Alguns pensam que você só quer o dinheiro, outros querem fazer sexo fácil. São raros os que buscam respeito e ter um vínculo de amizade para gerar um filho.

Encontrei o pai de Uriel [o filho, de 1 ano] pelo Facebook. Foi uma amizade bem bacana, nos identificamos logo de primeira [o homem também queria ter um filho sem envolvimento sexual e amoroso].

Nos conhecemos em agosto [de 2020] e começamos a tentar em outubro por inseminação caseira [método sem sexo, em que o homem coleta esperma e a mulher injeta no canal vaginal com uma seringa]. Nós dois concordamos com o tipo de método.

Em janeiro [de 2021] descobri que estava grávida.

Meu parto foi maravilhoso, estava com minha mãe. O pai não quis assistir porque não gosta de ver sangue e, sendo sincera, acho que eu também não me sentiria à vontade com ele. Porque seriam minhas partes íntimas [expostas]. Temos uma amizade muito saudável.

'Participação é maravilhosa'

Estou aqui com o meu pequeno. A cada quinze dias ele pega o Uriel, fica com ele. Quando Uriel estiver maior, o pai quer que a gente tenha guarda compartilhada e eu disse 'sem problema nenhum'. Não vejo porque não.

A participação dele em relação ao meu filho é maravilhosa. Não tenho do que reclamar.

Não ando buscando ter um relacionamento, mas pode ocorrer. Estou neutra quanto a isso. Casar eu já não penso. Minha prioridade é meu filho

Eu quero, na verdade, ter outro filho antes de o Uriel completar dois anos. Tenho buscado novamente a coparentalidade nas redes sociais. Não acho o mais favorável esperar um relacionamento para ver se vai dar certo e depois gerar um filho."

Coparentalidade na lei

A coparentalidade ocorre quando duas pessoas que se conhecem assumem responsabilidades parentais, mas não formam um casal.

As redes sociais são usadas pelos adeptos da coparentalidade para fazer seus 'matches'. As pessoas costumam publicar fotos acompanhadas de um pequeno texto sobre si, dando detalhes sobre seus interesses e métodos de concepção a que estão abertas.

A coparentalidade não é prevista na legislação brasileira, mas há como utilizar parâmetros do Código Civil para pessoas divorciadas a fim de definir questões sobre guarda, convivência e alimentação da criança fruto da coparentalidade.

É o que explica Silvana do Monte Moreira, advogada e presidente da Comissão de Adoção do Ibdfam (Instituto Brasileiro de Direito de Família).

A coparentalidade é baseada no afeto entre os pais, ou mães, mesmo que não exista um relacionamento afetivo/físico entre eles, ou seja, o afeto parental subsiste e os filhos possuem as mesmas condições para um desenvolvimento saudável
Silvana do Monte Moreira, advogada e presidente da Comissão de Adoção do Ibdfam

"A criança tem todos os direitos inerentes à filiação, inclusive o de conviver com ambos os pais ou mães", explica Silvana.

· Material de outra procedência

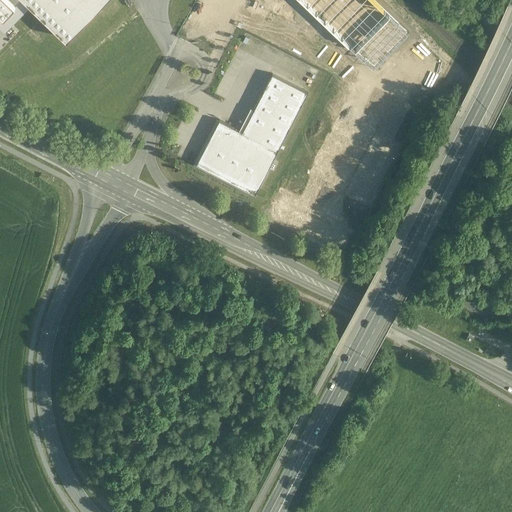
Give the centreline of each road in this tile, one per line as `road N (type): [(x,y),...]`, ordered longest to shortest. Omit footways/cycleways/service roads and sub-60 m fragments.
road 1 (primary): [(511,36),(317,423)]
road 2 (primary): [(97,511),(74,485),(46,412),(47,358),(119,180)]
road 3 (primary): [(250,247),(511,381)]
road 4 (unclassified): [(250,247),(162,181),(150,144),(156,110)]
road 5 (primary): [(119,180),(250,247)]
road 6 (unclassified): [(161,100),(173,62),(187,51),(209,68),(205,81),(173,96)]
road 7 (tertiary): [(0,121),(119,180)]
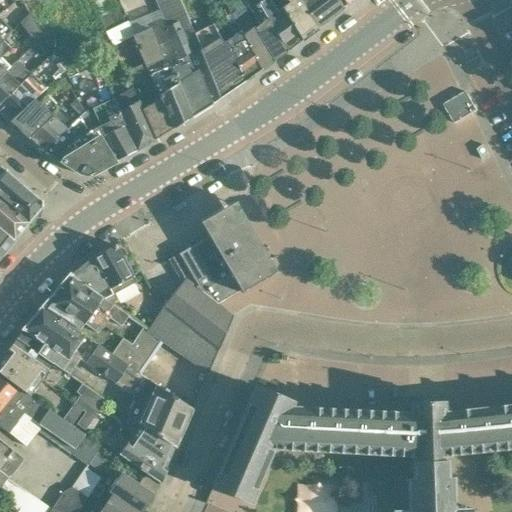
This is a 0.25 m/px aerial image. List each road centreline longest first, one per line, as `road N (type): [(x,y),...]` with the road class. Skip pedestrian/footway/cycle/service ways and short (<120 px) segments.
road 1 (residential): [(167,511),(241,343),(257,326),(385,342),(511,335)]
road 2 (secondary): [(84,222),(314,77),(417,0)]
road 3 (residential): [(84,222),(0,136)]
road 4 (secondary): [(0,307),(84,222)]
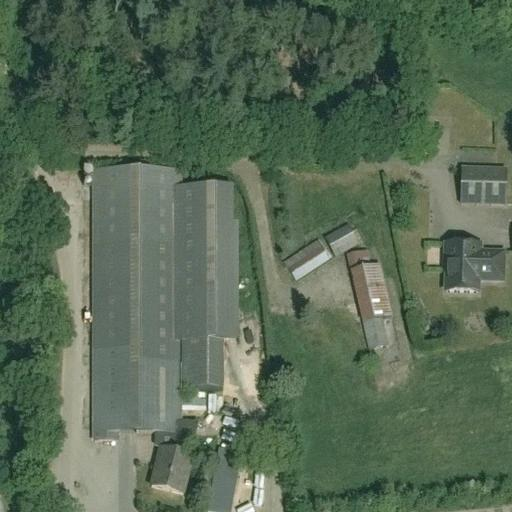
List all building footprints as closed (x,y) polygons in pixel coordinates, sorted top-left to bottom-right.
[(461,169),(460,200),(504,200),(505,170),(461,169)] [(173,177),(85,179),(91,441),(175,440),(174,397),(219,396),(217,336),(177,337),(173,177)] [(229,308),(228,183),(216,183),(216,189),(185,190),(186,320),(224,319),(224,308),(229,308)] [(277,259),(285,276),(354,244),(346,226),(277,259)] [(479,246),(446,245),(445,272),(446,272),(446,293),(477,294),(477,281),(502,282),(503,254),(486,253),(486,257),(479,256),(479,246)] [(361,252),(344,255),(345,264),(363,262),(361,252)] [(349,274),(358,318),(384,313),(375,268),(349,274)] [(321,356),(354,354),(352,313),(319,315),(321,356)] [(162,450),(151,490),(183,498),(194,458),(191,458),(162,450)]
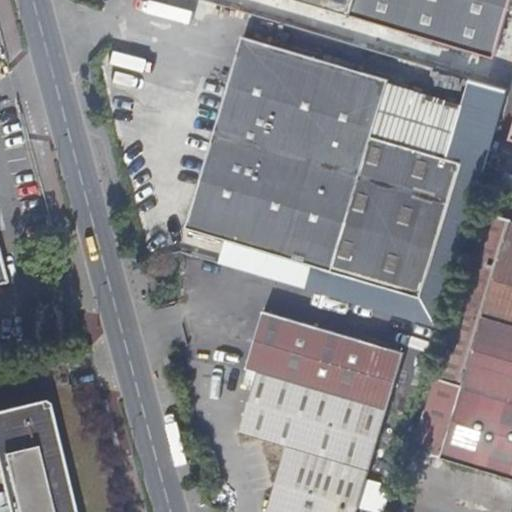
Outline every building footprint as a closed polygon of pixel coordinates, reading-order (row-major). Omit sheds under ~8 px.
[(355,0),(274,0),(345,22),(357,26),(361,11),(353,9),(355,0)] [(511,33),(511,0),(355,0),(353,9),(361,11),(357,26),(501,69),(511,33)] [(354,35),(357,26),(345,22),(342,31),(354,35)] [(422,301),(463,165),(375,139),(392,83),(245,39),(189,231),(422,301)] [(472,141),(477,122),(462,118),(456,137),(472,141)] [(511,219),(476,209),(441,330),(470,339),(511,352),(511,219)] [(0,285),(10,283),(0,249),(0,285)] [(169,287),(166,274),(164,273),(154,276),(158,289),(159,290),(169,287)] [(511,352),(470,339),(441,330),(426,379),(462,390),(445,452),(442,460),(511,481),(511,352)] [(360,511),(400,374),(259,333),(248,373),(262,377),(246,431),(295,444),(275,511),(360,511)] [(77,511),(51,406),(43,402),(0,412),(0,511),(77,511)]
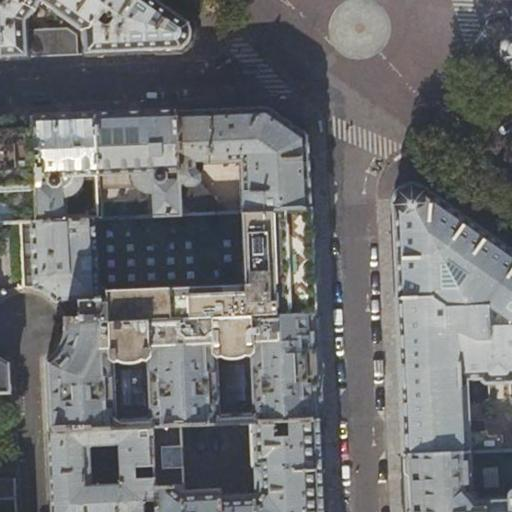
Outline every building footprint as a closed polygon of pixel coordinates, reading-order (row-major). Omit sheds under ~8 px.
[(8,0),(3,7),(0,11),(0,40),(1,59),(28,58),(78,55),(76,35),(67,27),(27,30),(26,22),(41,2),(70,22),(86,0),(8,0)] [(189,23),(157,0),(86,0),(70,22),(83,32),(85,55),(181,51),(181,50),(186,48),(189,45),(190,43),(192,38),(192,36),(192,30),(190,26),(189,23)] [(511,35),(509,37),(505,39),(502,43),(501,45),(500,52),(500,54),(501,58),(502,62),(511,68),(511,35)] [(232,109),(176,111),(182,215),(241,213),(312,210),(311,173),(309,136),(268,108),(232,109)] [(139,113),(95,115),(99,174),(155,171),(155,181),(154,181),(156,217),(182,215),(176,111),(139,113)] [(69,116),(31,117),(37,222),(94,219),(101,219),(99,174),(95,115),(69,116)] [(0,118),(0,222),(21,222),(32,222),(37,222),(31,117),(0,118)] [(471,452),(511,449),(511,370),(511,366),(511,365),(511,249),(503,243),(421,186),(415,184),(407,185),(397,190),(393,197),(390,208),(394,275),(401,416),(402,456),(471,452)] [(314,261),(312,210),(241,213),(245,282),(106,290),(107,299),(98,299),(65,301),(64,324),(314,315),(317,315),(314,261)] [(96,253),(94,219),(37,222),(32,222),(37,290),(43,293),(47,295),(51,298),(54,301),(65,301),(98,299),(97,253),(96,253)] [(21,222),(0,222),(0,253),(22,252),(21,222)] [(314,332),(314,315),(64,324),(64,327),(64,332),(62,339),(61,344),(58,348),(54,354),(52,356),(49,359),(45,362),(49,432),(83,430),(119,428),(152,427),(181,426),(250,422),(318,420),(318,402),(322,402),(321,396),(319,347),(318,332),(314,332)] [(0,511),(16,511),(13,452),(0,452),(0,393),(10,393),(9,364),(2,360),(0,358),(0,511)] [(152,427),(154,466),(155,479),(156,511),(325,511),(324,480),(322,420),(318,420),(250,422),(251,462),(251,464),(253,466),(254,467),(256,468),(257,468),(259,489),(254,495),(220,496),(220,491),(183,492),(181,426),(152,427)] [(154,466),(152,427),(119,428),(121,480),(120,480),(120,484),(85,486),(83,430),(49,432),(52,511),(156,511),(155,479),(136,479),(136,467),(154,466)] [(471,452),(402,456),(404,493),(405,511),(511,511),(511,490),(510,491),(508,496),(479,498),(479,496),(478,494),(477,492),(473,490),(471,452)]
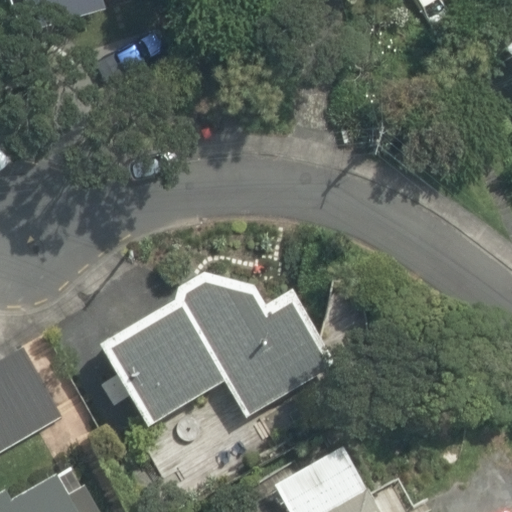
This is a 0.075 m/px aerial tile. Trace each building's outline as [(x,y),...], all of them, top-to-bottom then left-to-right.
[(26,0),(33,30),(119,11),(116,0),(26,0)] [(160,429),(233,390),(247,416),(337,367),(301,300),(276,314),(266,296),(220,290),(115,345),(160,429)] [(36,353),(0,371),(0,452),(69,418),(36,353)] [(387,511),(353,451),(277,494),(287,511),(387,511)] [(91,511),(71,474),(0,511),(91,511)]
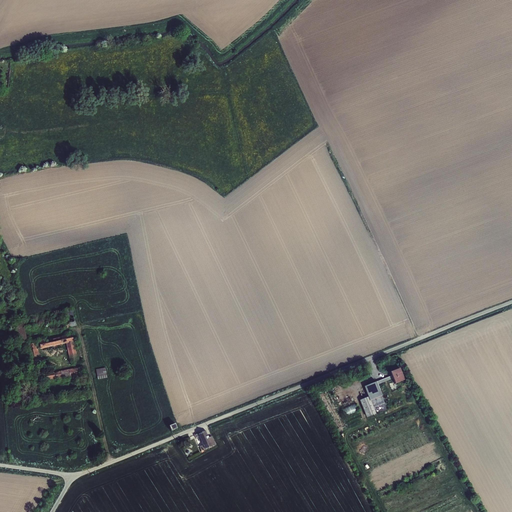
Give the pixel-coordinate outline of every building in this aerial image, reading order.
[(50,315),(51,320),(53,331),(71,327),(68,311),(50,315)] [(26,319),(26,326),(51,320),(50,315),(50,313),(26,319)] [(33,381),(68,376),(67,369),(39,373),(36,348),(66,342),(68,361),(75,360),(72,334),(29,344),(33,381)] [(404,367),(389,373),(390,376),(391,379),(393,385),(410,378),(404,367)] [(106,368),(96,368),(97,379),(107,378),(106,368)] [(391,379),(390,376),(374,382),(375,385),(391,379)] [(374,382),(362,387),(367,398),(360,401),(366,417),(373,415),(368,401),(380,397),(375,385),(374,382)] [(319,394),(337,432),(347,427),(329,390),(319,394)] [(342,409),(345,417),(358,411),(354,403),(342,409)] [(205,448),(214,444),(211,437),(208,438),(205,432),(199,435),(205,448)] [(449,511),(461,508),(457,497),(414,511),(449,511)]
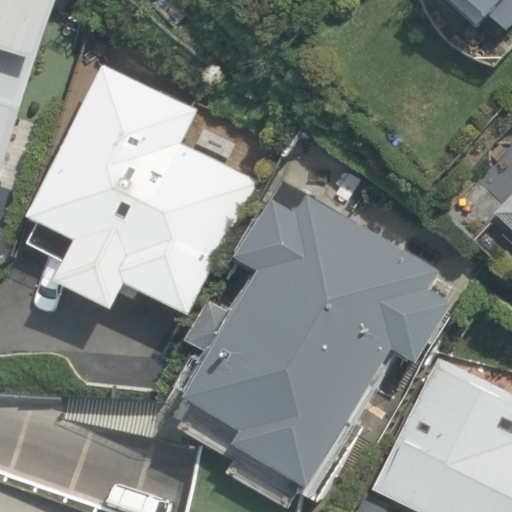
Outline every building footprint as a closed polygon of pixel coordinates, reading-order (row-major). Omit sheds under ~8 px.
[(0,0),(0,229),(74,3),(65,0),(0,0)] [(511,0),(465,0),(511,39),(511,0)] [(211,116),(113,73),(32,255),(79,276),(79,278),(79,281),(80,283),(80,286),(81,289),(82,291),(83,293),(84,296),(86,298),(87,300),(89,302),(91,304),(93,306),(95,307),(97,309),(99,310),(101,311),(104,312),(106,313),(109,314),(111,314),(114,315),(116,315),(119,315),(122,315),(124,315),(127,314),(129,314),(132,313),(134,312),(137,311),(139,310),(141,308),(143,307),(145,305),(201,330),(264,187),(194,156),(211,116)] [(326,511),(408,364),(432,377),(480,291),(298,190),(254,269),(277,283),(258,319),(234,306),(203,361),(225,373),(193,431),(188,511),(326,511)] [(511,197),(494,217),(511,233),(511,197)] [(511,511),(511,402),(439,371),(381,509),(388,511),(511,511)]
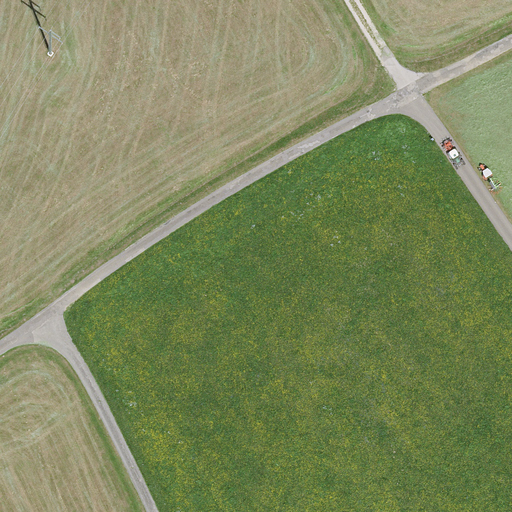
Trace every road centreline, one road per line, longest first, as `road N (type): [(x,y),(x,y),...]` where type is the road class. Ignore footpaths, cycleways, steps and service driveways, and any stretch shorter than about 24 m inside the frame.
road 1 (residential): [(47,315),(184,217),(511,41)]
road 2 (residential): [(47,315),(151,511)]
road 3 (track): [(409,97),(511,240)]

Inseminação caseira traz riscos

Casais adeptos da coparentalidade buscam diferentes métodos para ter filhos: fertilização in vitro, adoção ou inseminação caseira. Essa última modalidade é vista com ressalvas por especialistas em saúde.

A injeção de sêmen por meio de uma seringa no canal vaginal pode causar infecção, reações alérgicas e não elimina os riscos de doenças sexualmente transmissíveis. Essa modalidade, no entanto, é escolhida, em geral, por casais que não têm condições financeiras de arcar com o processo inseminação articial em clínicas especializadas.